Il était une fois en Amérique est un projet qui s’est concrétisé grâce à la détermination, la passion ainsi qu’à la patience de Sergio Leone. En effet, le réalisateur de la trilogie du dollar a commencé le développement du projet à la fin des années 60. Une préproduction qui donnera finalement naissance à 8 heures d’images, qui seront bien entendu recalibrées pour une version cinéma.

Cette œuvre, se déroulant principalement dans les années 1930, à la fin de la prohibition, est la quintessence du film de gangsters, allant au-delà (pour moi) des œuvres de Francis Ford Coppola ou Martin Scorsese, nous offrant un véritable monument traitant du temps, des remords, de l’amitié, de la destruction et de l’identité.

Parlons d’abord de l’aura du film, qui est permise par plusieurs ingrédients prestigieux. Il y a bien évidemment la manière dont Leone filme De Niro, celui qui donne vie au grandiose, errant tel un fantôme à travers les vestiges de son passé. La cerise sur le gâteau est, bien entendu, la partition d’Ennio Morricone, accompagnant de nouveau les images du maître du Western. Une musique qui n’est pas là juste pour habiller une scène, car le compositeur italien sait la rendre vivante, narrative, lui créant une personnalité que l’on pourrait même assimiler à un personnage. Tout cela contribue à une sensation à part, renforçant également la rareté des mots prononcés en début de métrage.

UN RÉCIT ET UNE ŒUVRE À TRAVERS LE TEMPS

Le terme « fresque » désigne une œuvre d’art de grande envergure, un qualificatif qui correspond parfaitement à Il était une fois en Amérique, mais il illustre également comment l’œuvre se déploie à travers le temps, l’une des thématiques centrales du film. Nous naviguons entre plusieurs temporalités, déstructurant toute chronologie linéaire. Sergio Leone nous montre l’amitié naissante entre Noodles et Max, accompagnés de leurs fidèles amis. Une amitié qui devient fraternelle et qui constitue le pilier de ce groupe, illustrant l’une des caractéristiques du film de mafia : la famille que l’on choisit.

De plus, la première interaction entre Noodles et Max se fait à travers leur habileté à voler une montre à gousset, ce qui fait écho au temps. Cette métaphore va finalement beaucoup plus loin, car c’est Max qui garde cette montre, ce qui traduit tout ce qu’il a volé à Noodles : Déborah, son argent et… son temps.

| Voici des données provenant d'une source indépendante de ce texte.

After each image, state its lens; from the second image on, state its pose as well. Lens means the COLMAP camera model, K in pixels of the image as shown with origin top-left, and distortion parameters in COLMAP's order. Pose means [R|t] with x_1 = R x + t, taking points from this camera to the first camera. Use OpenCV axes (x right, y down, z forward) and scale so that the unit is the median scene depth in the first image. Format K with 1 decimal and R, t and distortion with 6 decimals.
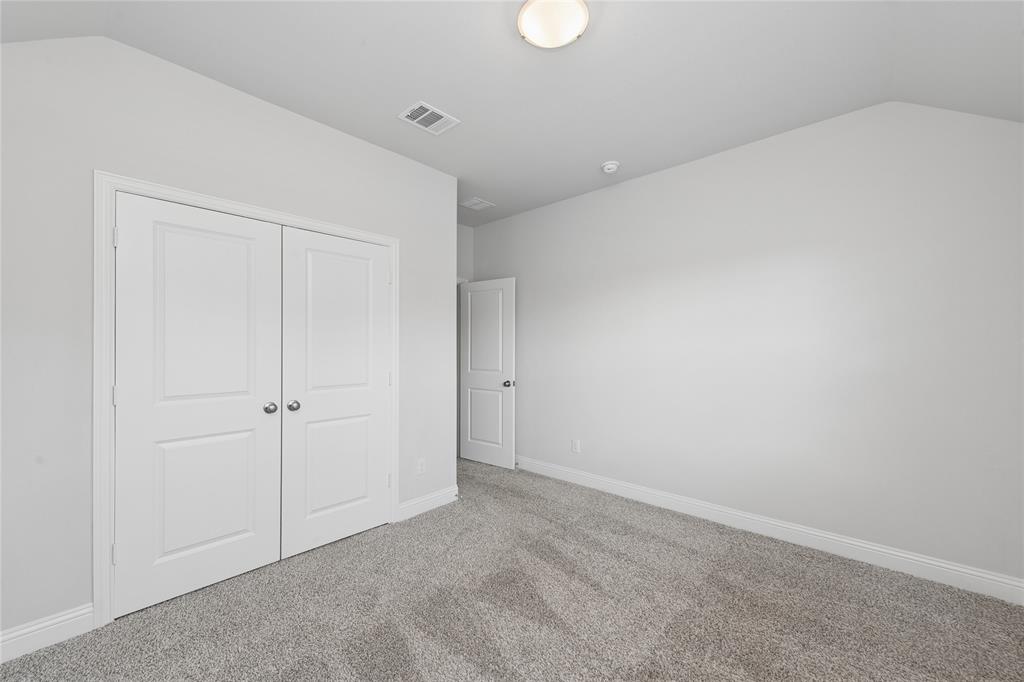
lens RADIAL K [[404.6, 0, 522.1], [0, 404.6, 354.2], [0, 0, 1]] dist [0.001896, -0.000441]
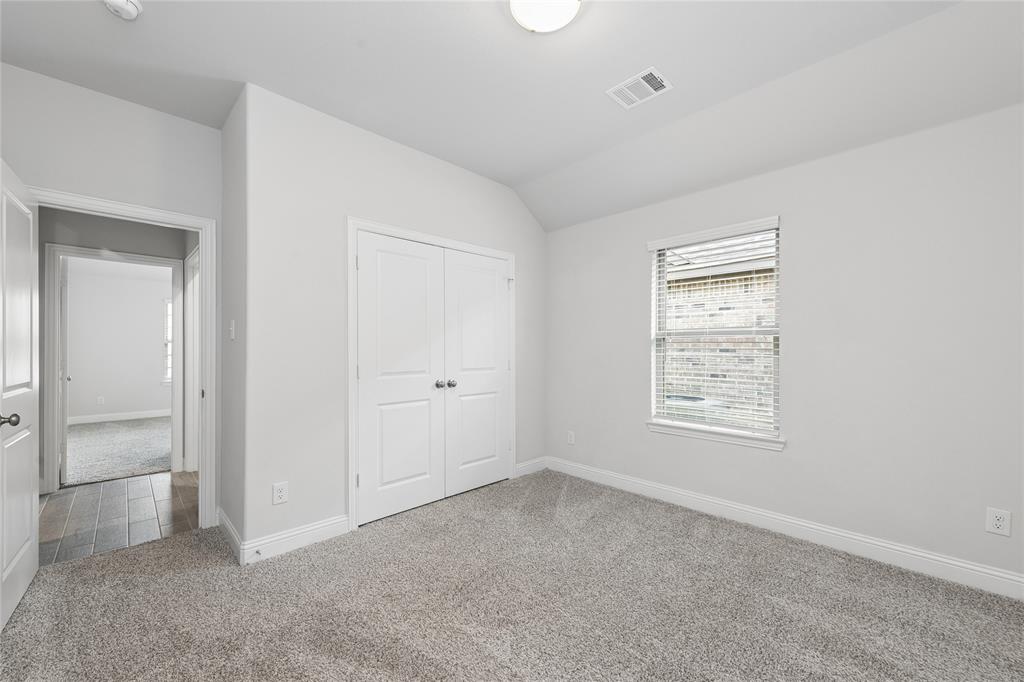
lens RADIAL K [[404.6, 0, 512.5], [0, 404.6, 337.4], [0, 0, 1]] dist [0.001896, -0.000441]
pose [[0.997997, 0.014530, -0.061563, -0.288275], [-0.015920, 0.999628, -0.022142, 0.003711], [0.061218, 0.023078, 0.997858, -0.323217]]
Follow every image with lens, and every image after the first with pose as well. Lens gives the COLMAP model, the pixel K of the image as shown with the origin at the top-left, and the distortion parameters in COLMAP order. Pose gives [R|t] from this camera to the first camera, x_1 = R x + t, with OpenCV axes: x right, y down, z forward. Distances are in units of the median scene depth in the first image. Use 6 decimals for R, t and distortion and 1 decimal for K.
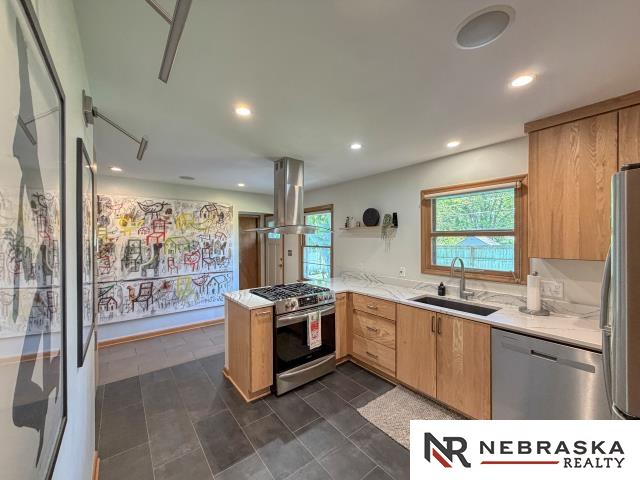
lens RADIAL K [[255.5, 0, 319.1], [0, 255.5, 238.8], [0, 0, 1]] dist [-0.001250, 0.000313]
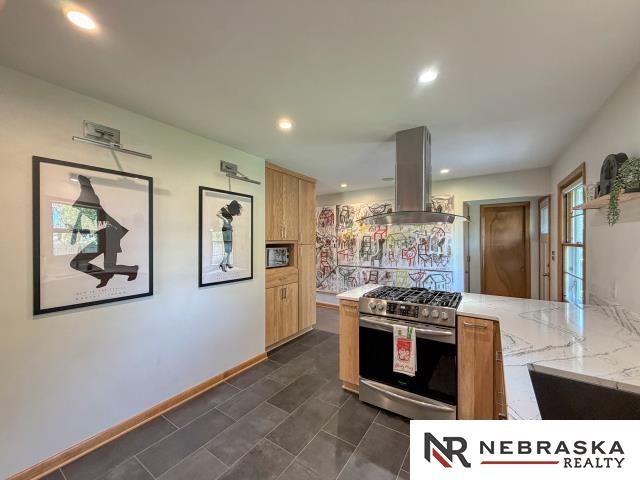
lens RADIAL K [[255.5, 0, 319.1], [0, 255.5, 241.2], [0, 0, 1]] dist [-0.001250, 0.000313]
pose [[0.301734, 0.003262, -0.953387, 0.429988], [0.000813, 0.999993, 0.003678, 0.024208], [0.953392, -0.001885, 0.301729, 0.373419]]
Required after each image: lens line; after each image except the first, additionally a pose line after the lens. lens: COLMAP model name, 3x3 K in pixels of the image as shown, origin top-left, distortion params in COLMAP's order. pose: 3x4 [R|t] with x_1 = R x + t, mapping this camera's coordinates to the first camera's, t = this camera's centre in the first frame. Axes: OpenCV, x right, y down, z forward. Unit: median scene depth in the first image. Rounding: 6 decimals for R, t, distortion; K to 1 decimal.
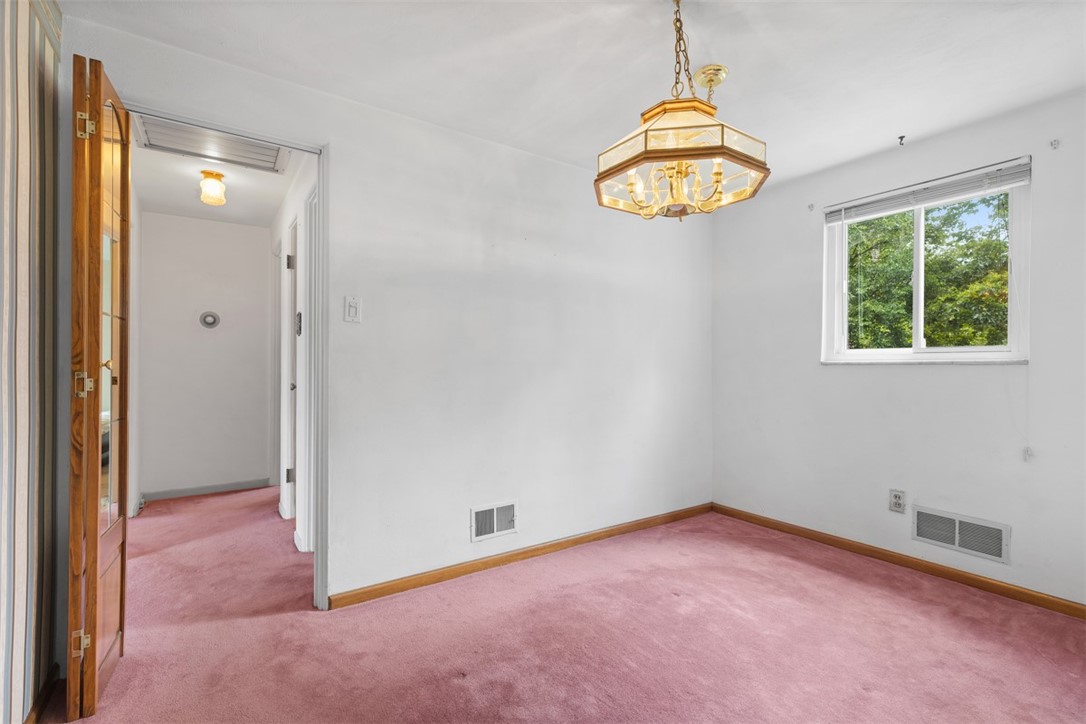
lens RADIAL K [[494.3, 0, 547.3], [0, 494.3, 366.0], [0, 0, 1]] dist [0.008110, -0.001292]
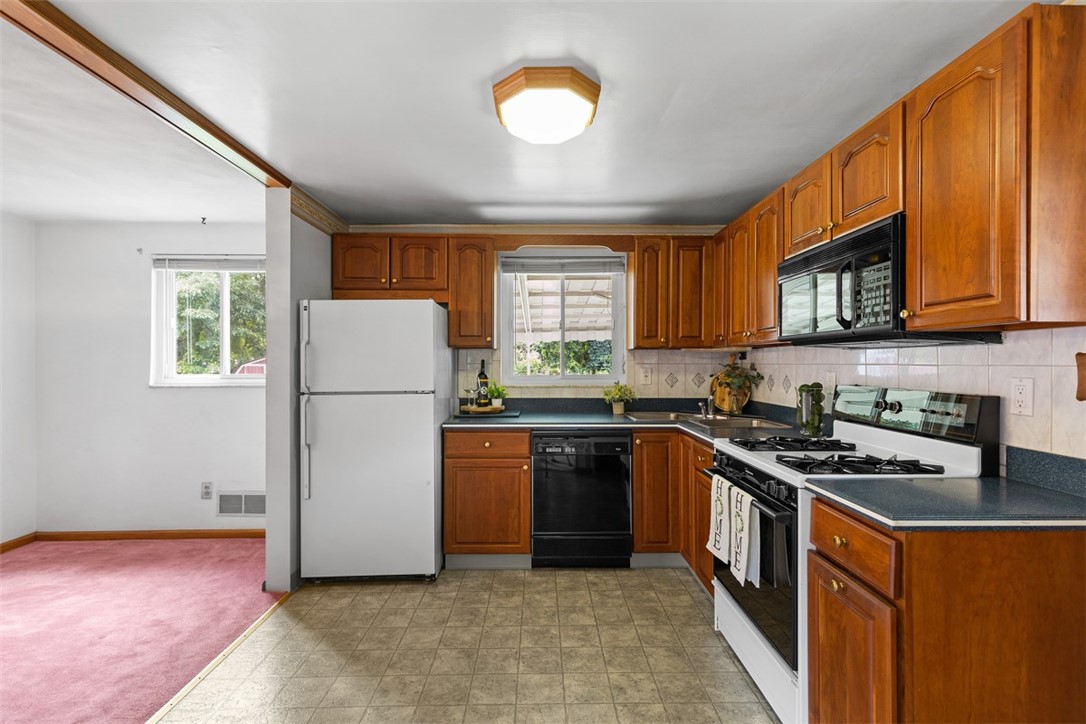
lens RADIAL K [[494.3, 0, 548.0], [0, 494.3, 362.3], [0, 0, 1]] dist [0.008110, -0.001292]
pose [[0.548545, -0.010216, 0.836059, 0.097883], [0.004409, 0.999947, 0.009325, -0.078682], [-0.836110, -0.001429, 0.548561, -0.486328]]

PLUS ON EN VEUT ET MOINS ON EN A

Sergio Leone s’est largement exercé dans ses westerns pour réaliser ce chef-d’œuvre, reprenant des cadrages du genre : cette ville au passage central, caractéristique du film de cow-boys, avec son décor sale, grisonnant, ou plutôt marronâtre.

Patrick Goldberg, enfant, illustre dans une scène l’obsession dévorante du pouvoir que lui et ses comparses vont suivre. Ce dernier a acheté une pâtisserie qu’il voulait offrir à Peggy, mais il finit par goûter le gâteau, puis en prend un bout, de plus en plus gros, jusqu’à le dévorer entièrement. Cela montre l’appétit et l’obsession de toujours en vouloir plus.

Noodles, comme Max, se cachent tout en étant curieux de ce qui se passe autour d’eux, allant jusqu’à jongler entre différentes identités, que ce soit David Aaronson/Noodles/Robert Williams ou Max/Secrétaire Bailey.

Même si c’est Noodles que nous suivons, le film ne fait pas en sorte que l’on s’attache à lui, en raison de ses actes ignobles. Nous le suivons dans ses destructions menant à son autodestruction, dans son malheur d’avoir commis l’irréparable avec Déborah, celle qui l’aimera pour le restant de ses jours.

Le sourire final de De Niro a de quoi déstabiliser, vu les circonstances. Cependant, avec ce qu’il a traversé, tout ce qu’il a causé, ce qui lui est arrivé (par sa faute) a de quoi le rendre fou. C’est comme ça que je l’analyse : un sourire de folie dans une vie qu’il a saccagée.

Sergio Leone signe donc son ultime film, achevant en 1984 une carrière légendaire par une œuvre qui traversera le temps à jamais.